IMEC has presented papers about its near field microscope before. This year the research house has reduced it to a product. The idea is to illuminate a object with a coherent source and collect the interferogram with a camera chip. In transmission, the chip is within a few μm’s of the object, making a very low profile device. Researchers then take a Fourier transform to reconstruct the object and avoid the problems of set-up tolerance and sampling frequency by modulating the light source and trapping multiple interferograms to create a single image. They can even magnify the image by using a spherical coherent source. These days, there is enough compute power to reconstruct real time video. Auto focus comes for free as part of the reconstruction.

The comparison between a conventional high-resolution microscope that is 20 to 30 cm high and the IMEC camera chip and object at less than 1 cm is rather impressive. It is easy to think of all sorts of portable or automated applications for this sort of technology. Here is a concept…

IMECmicroscope

At the other end of the scale, Mathew O’Toole from the University of Toronto showed how to separate the direct reflected light from an indirect light. Direct light leaves a light source, reflects off a single surface and hits the camera. Indirect light passes through at least two reflections before making it to the camera. It turns out that the direct reflected light is limited to particular plane that connects the source geometry to the camera geometry. They place spatial light modulators in the illumination and camera plane. By switching the two modulators, the direct reflected light and the indirect light are separated.

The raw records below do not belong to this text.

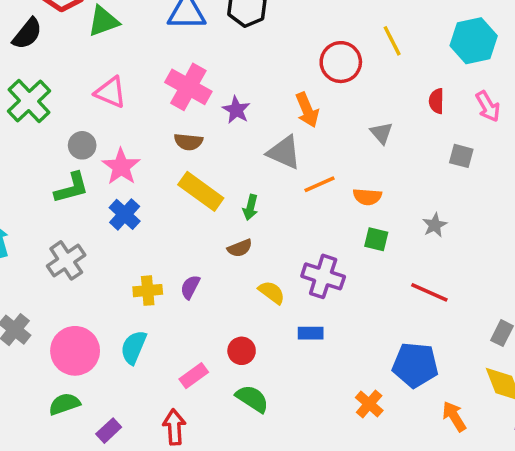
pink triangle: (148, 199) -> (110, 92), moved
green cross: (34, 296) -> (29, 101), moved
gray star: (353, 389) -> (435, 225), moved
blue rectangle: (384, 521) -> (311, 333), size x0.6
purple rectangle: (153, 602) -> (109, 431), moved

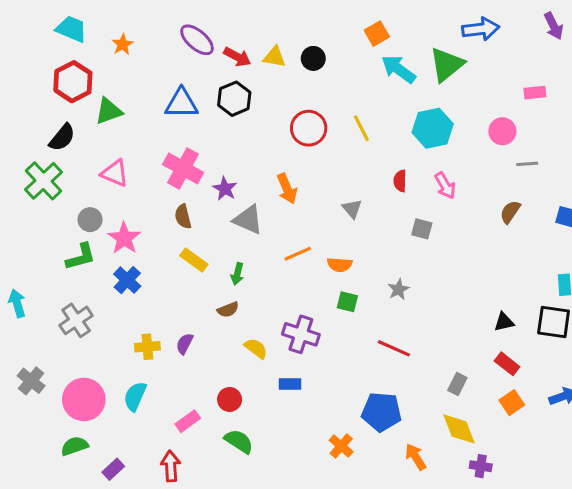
black semicircle: (27, 34) -> (62, 137), moved
red circle: (341, 62) -> (309, 128), moved
brown semicircle: (188, 142) -> (183, 217), turned 70
gray triangle: (284, 152) -> (248, 220), moved
yellow rectangle: (201, 191) -> (194, 260), size x0.7

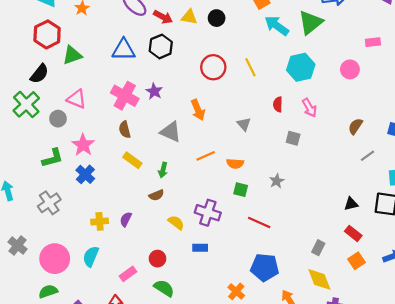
gray line: (527, 164) -> (367, 156), moved, turned -32
purple star: (225, 189) -> (154, 91), moved
gray circle: (90, 220) -> (58, 119), moved
red line: (394, 348) -> (259, 223), moved

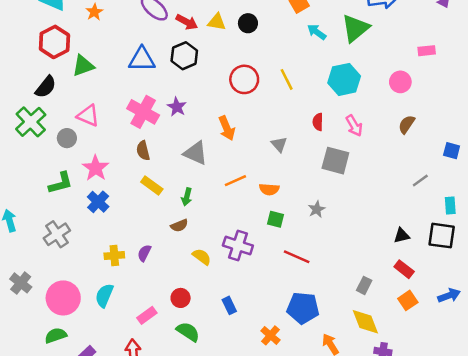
cyan arrow: (277, 26) -> (317, 32), size x0.7
brown semicircle: (355, 126) -> (407, 124), moved
gray square: (293, 138) -> (335, 161), size x1.6
blue rectangle: (200, 248) -> (229, 305), moved, turned 64

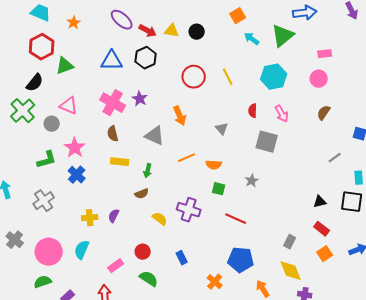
pink rectangle: (427, 51) -> (325, 54), moved
yellow rectangle: (152, 186) -> (120, 162), turned -30

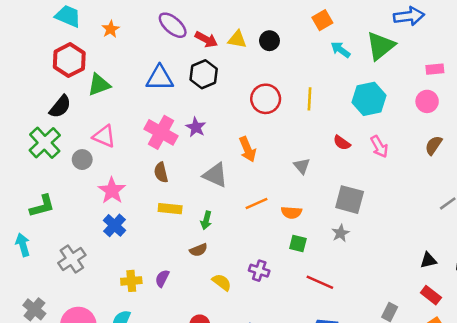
yellow line: (228, 77) -> (310, 99), turned 30
red semicircle: (253, 111) -> (342, 143), turned -56
gray square: (267, 142) -> (350, 200), moved
green L-shape: (47, 160) -> (42, 206), moved
purple cross: (189, 210) -> (259, 271), size x0.7

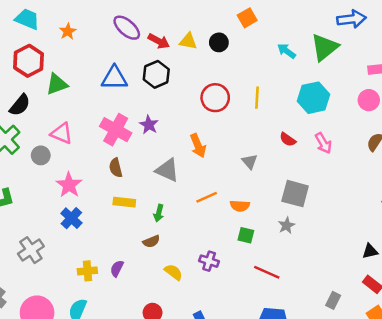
orange square: (322, 20) -> (247, 18), moved

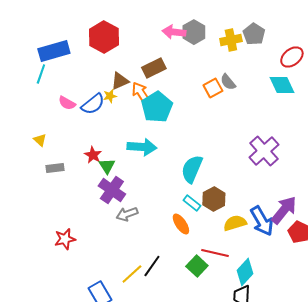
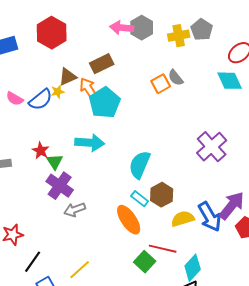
orange ellipse: (181, 224) -> (129, 220), size x1.4
black line: (152, 266) -> (33, 262), moved

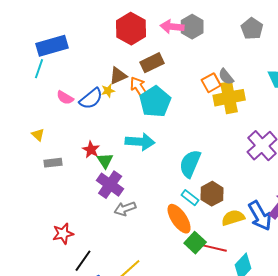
red hexagon: (52, 33) -> (131, 29), moved
yellow cross: (179, 36) -> (229, 98), moved, size x1.4
green square: (145, 262) -> (195, 243), moved

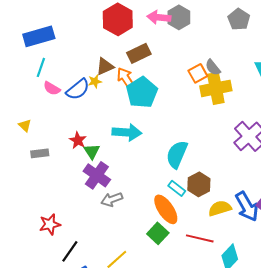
cyan line: (39, 69) -> (41, 67), moved
green square: (195, 243) -> (158, 233), moved

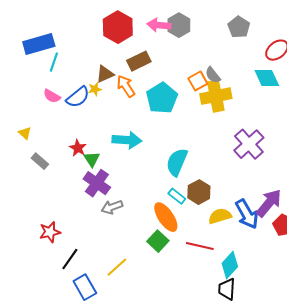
cyan line: (41, 67) -> (54, 62), moved
cyan pentagon: (142, 92) -> (162, 98), moved
gray rectangle: (40, 153) -> (40, 161), turned 48

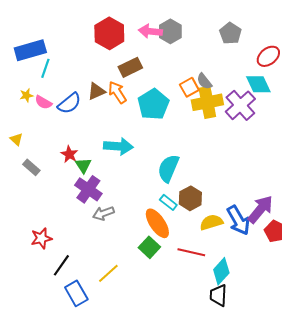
brown triangle: (105, 74) -> (96, 91), moved
yellow star: (95, 89) -> (26, 95), moved
purple cross: (249, 144) -> (240, 105), moved

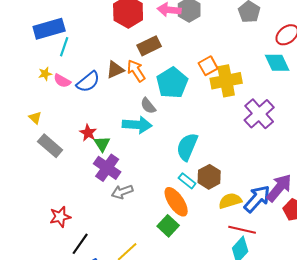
gray semicircle: (204, 81) -> (148, 106), moved
purple cross: (240, 105) -> (259, 114), moved
gray rectangle: (31, 167) -> (50, 146), size x1.4
blue arrow: (238, 220) -> (257, 199), turned -108
red line: (191, 252) -> (242, 230), moved

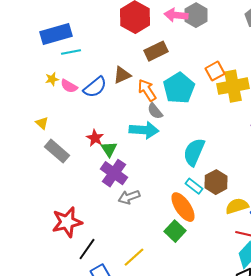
cyan line: (64, 47) -> (71, 52), turned 60
orange arrow: (136, 71) -> (147, 90), moved
red star: (60, 217) -> (67, 222), size x1.4

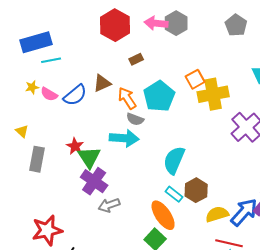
brown rectangle: (156, 51) -> (136, 59), size x0.6
gray semicircle: (155, 111) -> (135, 119), turned -30
green triangle: (109, 149) -> (89, 157), size x1.4
gray rectangle: (57, 151) -> (37, 159), turned 60

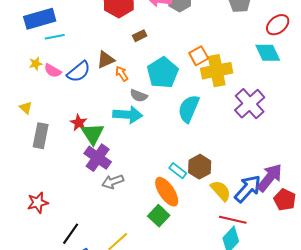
orange arrow: (127, 98) -> (122, 74), moved, size x0.7
cyan semicircle: (174, 160) -> (189, 109), moved
yellow semicircle: (217, 214) -> (221, 191), turned 65
red star: (47, 230) -> (38, 203), moved, size x0.7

This is a big deal for a couple of reasons. First, if the object is being scanned for 3D reconstruction, only the direct light is useful, so the separation into direct light greatly improves the quality of 3D models. The indirect light allows the viewer to see clearly into the shadows, and also eliminates direct reflected glare. As a result all sorts of surface texture and surface light absorption becomes visible.

Both these examples show how digital imaging and clever synchronization of source and detector enable new ways of imaging. Oh yes…and access to ridiculous amounts of cheap compute power is essential.